Nunca imaginé que encontrar a Washington en lugar de Benjamín Franklin causara tanto sobresalto en dos personas. Nos miramos. Preguntamos. Hasta que, al fin, tranquilidad. Recibimos el cambio y nos dispusimos a salir de allí a toda prisa. Tenía la sensación de haber superado una importante prueba. Había pasado uno de esos puentes colgantes que conectan con el Buenos Aires profundo, de la ciudad porteña a la que le cantaba el Polaco Goyeneche.

Antes de salir observé una montaña de revistas. Le pregunté a nuestra guía, que hasta ese instante había permanecido en un total mutismo, si podía agarrar una y se encogió de hombros. De manera que tomé una. Era una edición de Caras y Caretas de 2009. Nunca sabré por qué estaban allí y tampoco porque me desvié de tema, si sólo quería contar qué hacía yo el sábado 24 de agosto en la esquina de Florida y Corrientes.

Buscaba corroborar que estuviera sucediendo aquella suelta de poesía anunciada por la Fundación el Libro y la Sociedad Argentina de Escritores (SADE). 300 mil poemas para repartir en distintos puntos. Y era verdad aquí. Me había enterado por una amiga de la radio, que vive en Cuba. Y desde allá soñaba con poemas que volaban como gaviotas.

Vi a dos chicas acercarse a la mesita. Sobre la superficie podían observarse postales con imágenes de nueve poetas, la mayoría muy conocidos.

Agarré una postal de Alfonsina Storni. Se le encuentra sonriente, con su típico peinado a lo garçon. Le di la vuelta y leí “Paz”: “Vamos hacia los árboles; la noche no será blanda, la tristeza leve”. Había versos de Alejandra Pizarnik, Leopoldo Lugones, Silvina Ocampo, Daniel Edgardo Petasne, Enrique Banchs, Néstor O. Maceira y, claro, de los cumpleañeros: Jorge Luis Borges y Julio Cortázar.

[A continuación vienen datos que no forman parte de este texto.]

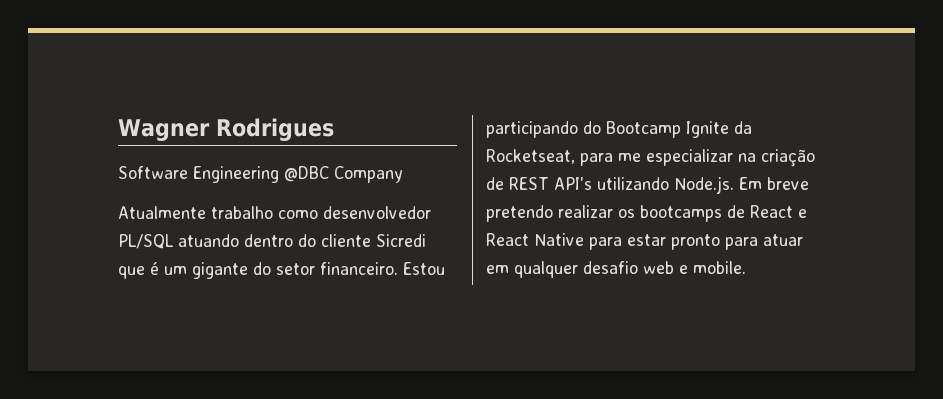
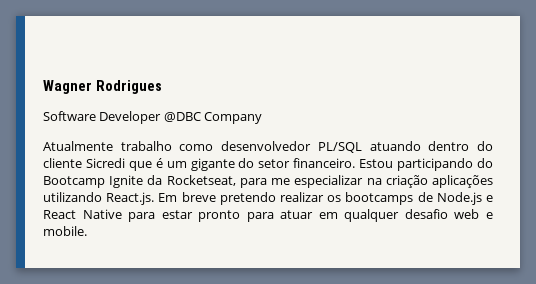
[193,166,279,183] Engineering -> [99,111,162,124] Developer
[486,176,734,194] de REST API's utilizando Node.js. -> [432,175,494,188] [43,192,155,205] aplicações utilizando React.js.
[750,205,793,218] React -> [436,192,482,205] Node.js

Una tarde en el teatro a ciegas

El 24 era el 125 aniversario de Borges. También tuve su postal, con el poema “Los Justos”: “Un hombre que cultiva su jardín…”.

Me he preguntado para qué sirven estas iniciativas, a quién les salva la jornada, a quién les levanta el ánimo de una depresión, de la ansiedad que ataca como la gangrena.

Como quiera que sea, no hay gesto de esta ciudad que no lleve consigo una pizca de poesía borgeana, que es también decir una cuota de sigilo y melancolía. Dos días después, el lunes, sería el cumpleaños de Cortázar, el 110.

De Cortázar eligieron un poema musicalizado: “Yo tuve un hermano”. Lo recuerdo siempre en la voz de Pablo Milanés, en cuya grabación también se escucha la voz del autor. “No nos vimos nunca, pero no importaba. Mi hermano despierto mientras yo dormía.”

Hoy pareciera un tiempo tan distinto al de Cortázar. ¿Qué nos diría en estos días? ¿Qué opiniones nos regalaría? Tampoco hay sitio en esta ciudad que no lleve en sí un poco de Cortázar. La circunstancia más extravagante puede, de pronto, convertirse en tu burda realidad.